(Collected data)
-- -- --

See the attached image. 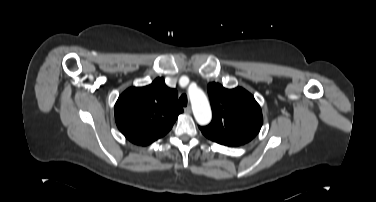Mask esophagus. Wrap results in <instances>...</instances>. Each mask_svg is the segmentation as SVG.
I'll return each mask as SVG.
<instances>
[{
	"instance_id": "34e87169",
	"label": "esophagus",
	"mask_w": 376,
	"mask_h": 202,
	"mask_svg": "<svg viewBox=\"0 0 376 202\" xmlns=\"http://www.w3.org/2000/svg\"><path fill=\"white\" fill-rule=\"evenodd\" d=\"M185 113L186 114H190L191 113V107L190 106H187L185 109H184Z\"/></svg>"
}]
</instances>
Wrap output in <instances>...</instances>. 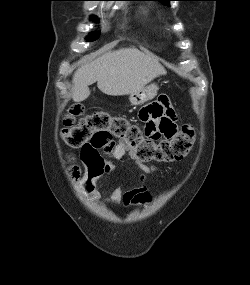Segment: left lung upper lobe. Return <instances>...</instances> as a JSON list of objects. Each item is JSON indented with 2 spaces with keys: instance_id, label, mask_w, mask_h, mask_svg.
I'll return each mask as SVG.
<instances>
[{
  "instance_id": "obj_1",
  "label": "left lung upper lobe",
  "mask_w": 250,
  "mask_h": 285,
  "mask_svg": "<svg viewBox=\"0 0 250 285\" xmlns=\"http://www.w3.org/2000/svg\"><path fill=\"white\" fill-rule=\"evenodd\" d=\"M156 1H160V2L164 3L165 5L169 6V2L173 1V0H156Z\"/></svg>"
}]
</instances>
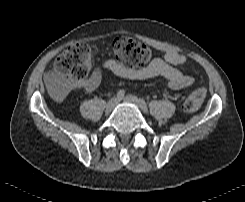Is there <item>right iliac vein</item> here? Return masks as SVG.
I'll return each mask as SVG.
<instances>
[{
	"label": "right iliac vein",
	"mask_w": 245,
	"mask_h": 202,
	"mask_svg": "<svg viewBox=\"0 0 245 202\" xmlns=\"http://www.w3.org/2000/svg\"><path fill=\"white\" fill-rule=\"evenodd\" d=\"M118 102H119L118 98L116 97L111 98L106 105V108H105L106 112H111L116 107Z\"/></svg>",
	"instance_id": "63e3f726"
}]
</instances>
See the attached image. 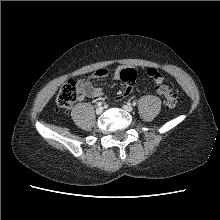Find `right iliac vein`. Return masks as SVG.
<instances>
[{"instance_id": "1", "label": "right iliac vein", "mask_w": 220, "mask_h": 220, "mask_svg": "<svg viewBox=\"0 0 220 220\" xmlns=\"http://www.w3.org/2000/svg\"><path fill=\"white\" fill-rule=\"evenodd\" d=\"M102 112H103V107H98V108L96 109V114H97V115L102 114Z\"/></svg>"}]
</instances>
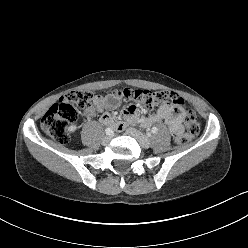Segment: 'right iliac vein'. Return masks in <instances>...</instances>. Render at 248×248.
Masks as SVG:
<instances>
[{
	"label": "right iliac vein",
	"mask_w": 248,
	"mask_h": 248,
	"mask_svg": "<svg viewBox=\"0 0 248 248\" xmlns=\"http://www.w3.org/2000/svg\"><path fill=\"white\" fill-rule=\"evenodd\" d=\"M110 141H111V136L106 135L102 138L101 143L103 145H107Z\"/></svg>",
	"instance_id": "1"
}]
</instances>
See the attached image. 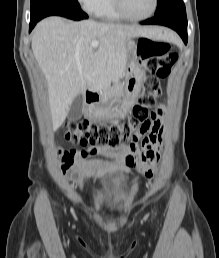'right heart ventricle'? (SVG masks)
<instances>
[{"instance_id":"obj_1","label":"right heart ventricle","mask_w":219,"mask_h":258,"mask_svg":"<svg viewBox=\"0 0 219 258\" xmlns=\"http://www.w3.org/2000/svg\"><path fill=\"white\" fill-rule=\"evenodd\" d=\"M95 14L100 18L108 20H117L121 18L115 9L113 0H103Z\"/></svg>"}]
</instances>
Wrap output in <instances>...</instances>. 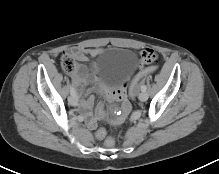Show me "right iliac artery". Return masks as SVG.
Returning <instances> with one entry per match:
<instances>
[{"mask_svg": "<svg viewBox=\"0 0 219 174\" xmlns=\"http://www.w3.org/2000/svg\"><path fill=\"white\" fill-rule=\"evenodd\" d=\"M70 94H71L72 96H75V97H76V91H75L73 85H70Z\"/></svg>", "mask_w": 219, "mask_h": 174, "instance_id": "82829eb1", "label": "right iliac artery"}]
</instances>
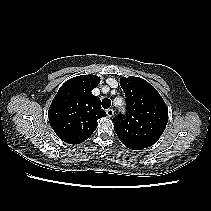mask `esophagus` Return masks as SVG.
<instances>
[{
    "mask_svg": "<svg viewBox=\"0 0 211 211\" xmlns=\"http://www.w3.org/2000/svg\"><path fill=\"white\" fill-rule=\"evenodd\" d=\"M106 114H107L108 117H113V115H114V110H113V109H108V110L106 111Z\"/></svg>",
    "mask_w": 211,
    "mask_h": 211,
    "instance_id": "esophagus-1",
    "label": "esophagus"
}]
</instances>
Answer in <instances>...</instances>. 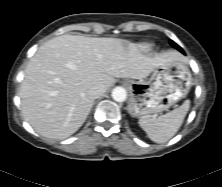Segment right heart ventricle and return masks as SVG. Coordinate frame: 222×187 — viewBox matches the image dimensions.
Wrapping results in <instances>:
<instances>
[{
	"label": "right heart ventricle",
	"instance_id": "right-heart-ventricle-1",
	"mask_svg": "<svg viewBox=\"0 0 222 187\" xmlns=\"http://www.w3.org/2000/svg\"><path fill=\"white\" fill-rule=\"evenodd\" d=\"M134 49L140 53H147L151 51L152 45L149 43H137L134 45Z\"/></svg>",
	"mask_w": 222,
	"mask_h": 187
}]
</instances>
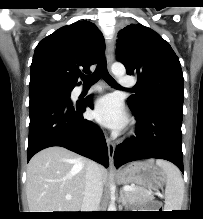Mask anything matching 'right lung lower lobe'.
<instances>
[{
	"mask_svg": "<svg viewBox=\"0 0 203 219\" xmlns=\"http://www.w3.org/2000/svg\"><path fill=\"white\" fill-rule=\"evenodd\" d=\"M90 98L72 104L57 92H38L30 96L27 161L42 149L62 146L108 167V148L100 128L83 118Z\"/></svg>",
	"mask_w": 203,
	"mask_h": 219,
	"instance_id": "1",
	"label": "right lung lower lobe"
}]
</instances>
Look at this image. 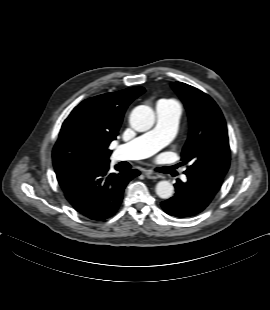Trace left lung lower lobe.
I'll return each instance as SVG.
<instances>
[{"mask_svg":"<svg viewBox=\"0 0 270 310\" xmlns=\"http://www.w3.org/2000/svg\"><path fill=\"white\" fill-rule=\"evenodd\" d=\"M188 180H177L175 195L161 203L164 211L172 216L185 218L205 210L219 191L223 178L207 176L197 172L185 173Z\"/></svg>","mask_w":270,"mask_h":310,"instance_id":"1","label":"left lung lower lobe"}]
</instances>
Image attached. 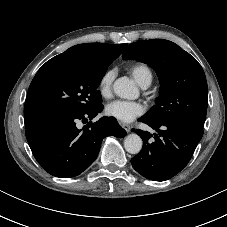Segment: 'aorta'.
<instances>
[{
	"label": "aorta",
	"mask_w": 227,
	"mask_h": 227,
	"mask_svg": "<svg viewBox=\"0 0 227 227\" xmlns=\"http://www.w3.org/2000/svg\"><path fill=\"white\" fill-rule=\"evenodd\" d=\"M113 90L117 96L124 99H135L138 96L134 83L125 78L117 79L113 84ZM142 145V139L137 134H129L124 140L125 150L130 154H138Z\"/></svg>",
	"instance_id": "1"
}]
</instances>
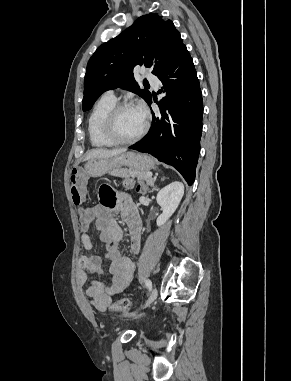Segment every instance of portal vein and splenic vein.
I'll list each match as a JSON object with an SVG mask.
<instances>
[{
  "label": "portal vein and splenic vein",
  "instance_id": "1",
  "mask_svg": "<svg viewBox=\"0 0 291 381\" xmlns=\"http://www.w3.org/2000/svg\"><path fill=\"white\" fill-rule=\"evenodd\" d=\"M152 175H153L152 173H147L148 177H152Z\"/></svg>",
  "mask_w": 291,
  "mask_h": 381
}]
</instances>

-- -- --

Turn the lines starting with the one containing "Segment every instance" and going on through the end of the items into a JSON list of strings, one string per line, with blank lines left out. Omit the pictures from your answer.

[
  "Segment every instance of portal vein and splenic vein.",
  "I'll list each match as a JSON object with an SVG mask.",
  "<instances>",
  "[{",
  "  \"label\": \"portal vein and splenic vein\",",
  "  \"instance_id\": \"1\",",
  "  \"mask_svg\": \"<svg viewBox=\\\"0 0 291 381\\\" xmlns=\\\"http://www.w3.org/2000/svg\\\"><path fill=\\\"white\\\" fill-rule=\\\"evenodd\\\" d=\\\"M152 175H153L152 173H147L148 177H152Z\\\"/></svg>\",",
  "  \"mask_w\": 291,",
  "  \"mask_h\": 381",
  "}]",
  "</instances>"
]